■ **Problem**
Each line in the data must be reproduced as written, except for any picture.

■ **Given data**
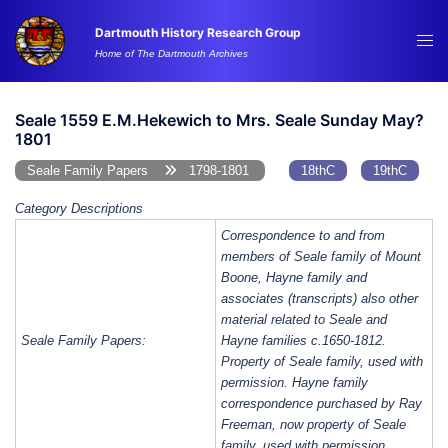
Skip
Dartmouth History Research Group
to
Tog
Home of The Dartmouth Archives
content
me
Seale 1559 E.M.Hekewich to Mrs. Seale Sunday May?
1801
Seale Family Papers
1798-1801
18thC
19thC
Category Descriptions
Correspondence to and from
members of Seale family of Mount
Boone, Hayne family and
associates (transcripts) also other
material related to Seale and
Seale Family Papers:
Hayne families c.1650-1812.
Property of Seale family, used with
permission. Hayne family
correspondence purchased by Ray
Freeman, now property of Seale
family, used with permission.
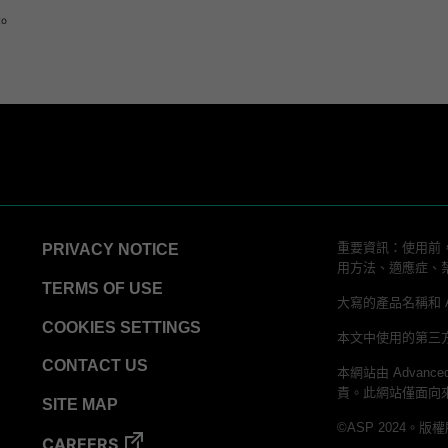
logy
to
ator
 Process Challenge Device (PCD)
重要資訊：使用前，
PRIVACY NOTICE
用方法、適應症、
TERMS OF USE
大寫的產品名稱和 ALLC
COOKIES SETTINGS
本文中使用的第三
CONTACT US
本網站由 Advanced
責。此網站僅面向
SITE MAP
©ASP 2024。版
CAREERS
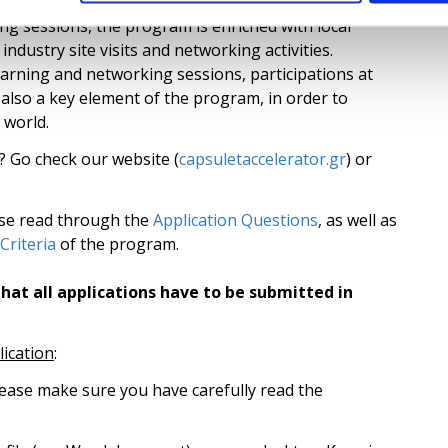
y for 3 months and continue to use the facilities for
g sessions, the program is enriched with local
ndustry site visits and networking activities.
earning and networking sessions, participations at
also a key element of the program, in order to
 world.
? Go check our website (
capsuletaccelerator.gr
) or
ase read through the
Application Questions
,
as well as
 Criteria
of the program.
hat all applications have to be submitted in
lication
:
lease make sure you have carefully read the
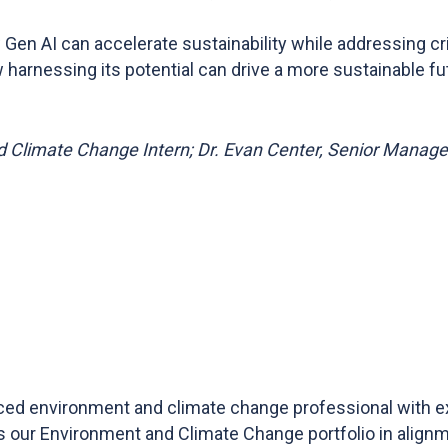
Gen AI can accelerate sustainability while addressing crit
harnessing its potential can drive a more sustainable fu
 Climate Change Intern; Dr. Evan Center, Senior Manag
ed environment and climate change professional with ex
 our Environment and Climate Change portfolio in align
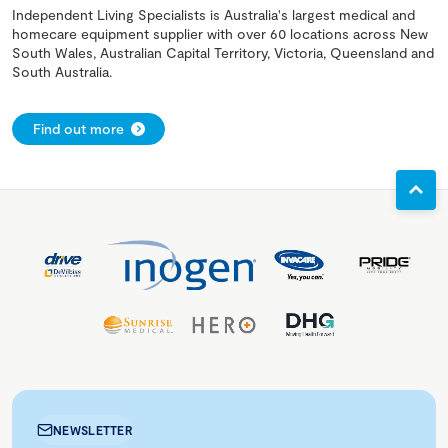
Independent Living Specialists is Australia's largest medical and
homecare equipment supplier with over 60 locations across New
South Wales, Australian Capital Territory, Victoria, Queensland and
South Australia.
Find out more
NEWSLETTER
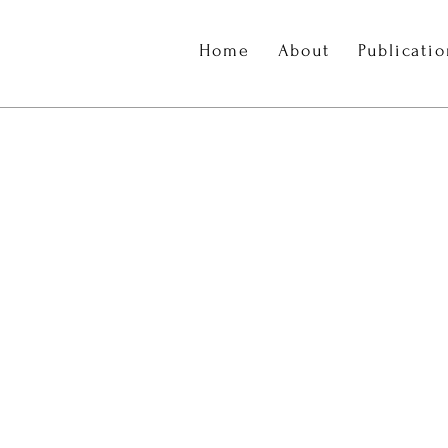
Home
About
Publicati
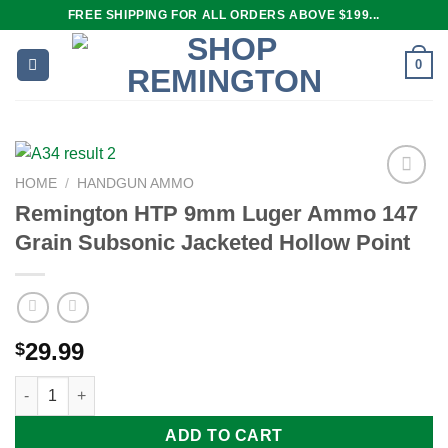
Skip
FREE SHIPPING FOR ALL ORDERS ABOVE $199...
to
content
0
HOME
/
HANDGUN AMMO
Remington HTP 9mm Luger Ammo 147
Grain Subsonic Jacketed Hollow Point
Add to
wishlist
29.99
$
Remington HTP 9mm Luger Ammo 147 Grain Subsonic Jacketed 
ADD TO CART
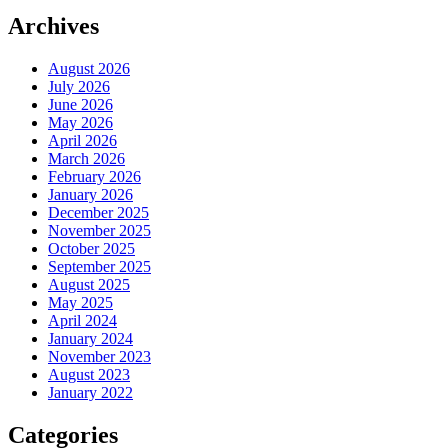
Archives
August 2026
July 2026
June 2026
May 2026
April 2026
March 2026
February 2026
January 2026
December 2025
November 2025
October 2025
September 2025
August 2025
May 2025
April 2024
January 2024
November 2023
August 2023
January 2022
Categories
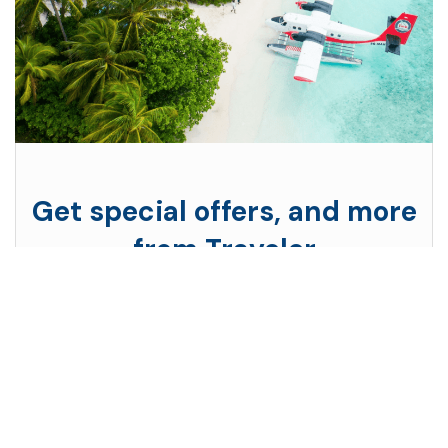
Get special offers, and more
from Traveler
Subscribe to see secret deals prices drop the
moment you sign up!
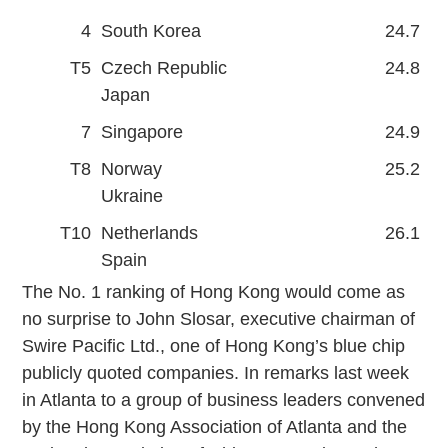
4
South Korea
24.7
T5
Czech Republic
24.8
Japan
7
Singapore
24.9
T8
Norway
25.2
Ukraine
T10
Netherlands
26.1
Spain
The No. 1 ranking of Hong Kong would come as
no surprise to John Slosar, executive chairman of
Swire Pacific Ltd., one of Hong Kong’s blue chip
publicly quoted companies. In remarks last week
in Atlanta to a group of business leaders convened
by the Hong Kong Association of Atlanta and the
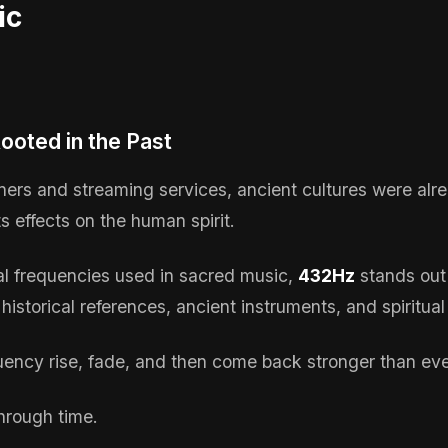
ic
ooted in the Past
uners and streaming services, ancient cultures were alr
s effects on the human spirit.
 frequencies used in sacred music,
432Hz
stands out
 historical references, ancient instruments, and spiritual
uency rise, fade, and then come back stronger than ev
through time.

■ **Response**
Skip
Dartmouth History Research Group
to
Tog
Home of The Dartmouth Archives
content
me
Seale 1559 E.M.Hekewich to Mrs. Seale Sunday May?
1801
Seale Family Papers
1798-1801
18thC
19thC
Category Descriptions
Correspondence to and from
members of Seale family of Mount
Boone, Hayne family and
associates (transcripts) also other
material related to Seale and
Seale Family Papers:
Hayne families c.1650-1812.
Property of Seale family, used with
permission. Hayne family
correspondence purchased by Ray
Freeman, now property of Seale
family, used with permission.
logy
to
ator
 Process Challenge Device (PCD)
重要資訊：使用前，
PRIVACY NOTICE
用方法、適應症、
TERMS OF USE
大寫的產品名稱和 ALLC
COOKIES SETTINGS
本文中使用的第三
CONTACT US
本網站由 Advanced
責。此網站僅面向
SITE MAP
©ASP 2024。版
CAREERS
y for 3 months and continue to use the facilities for
g sessions, the program is enriched with local
ndustry site visits and networking activities.
earning and networking sessions, participations at
also a key element of the program, in order to
 world.
? Go check our website (
capsuletaccelerator.gr
) or
ase read through the
Application Questions
,
as well as
 Criteria
of the program.
hat all applications have to be submitted in
lication
:
lease make sure you have carefully read the
Gen AI can accelerate sustainability while addressing crit
harnessing its potential can drive a more sustainable fu
 Climate Change Intern; Dr. Evan Center, Senior Manag
ed environment and climate change professional with ex
 our Environment and Climate Change portfolio in align
Independent Living Specialists is Australia's largest medical and
homecare equipment supplier with over 60 locations across New
South Wales, Australian Capital Territory, Victoria, Queensland and
South Australia.
Find out more
NEWSLETTER
Home
About
Publicati
Skip
FREE SHIPPING FOR ALL ORDERS ABOVE $199...
to
content
0
HOME
/
HANDGUN AMMO
Remington HTP 9mm Luger Ammo 147
Grain Subsonic Jacketed Hollow Point
Add to
wishlist
29.99
$
Remington HTP 9mm Luger Ammo 147 Grain Subsonic Jacketed 
ADD TO CART
Archives
August 2026
July 2026
June 2026
May 2026
April 2026
March 2026
February 2026
January 2026
December 2025
November 2025
October 2025
September 2025
August 2025
May 2025
April 2024
January 2024
November 2023
August 2023
January 2022
Categories
Get special offers, and more
from Traveler
Subscribe to see secret deals prices drop the
moment you sign up!
4
South Korea
24.7
T5
Czech Republic
24.8
Japan
7
Singapore
24.9
T8
Norway
25.2
Ukraine
T10
Netherlands
26.1
Spain
The No. 1 ranking of Hong Kong would come as
no surprise to John Slosar, executive chairman of
Swire Pacific Ltd., one of Hong Kong’s blue chip
publicly quoted companies. In remarks last week
in Atlanta to a group of business leaders convened
by the Hong Kong Association of Atlanta and the
ic
ooted in the Past
uners and streaming services, ancient cultures were alr
s effects on the human spirit.
 frequencies used in sacred music,
432Hz
stands out
 historical references, ancient instruments, and spiritual
uency rise, fade, and then come back stronger than ev
through time.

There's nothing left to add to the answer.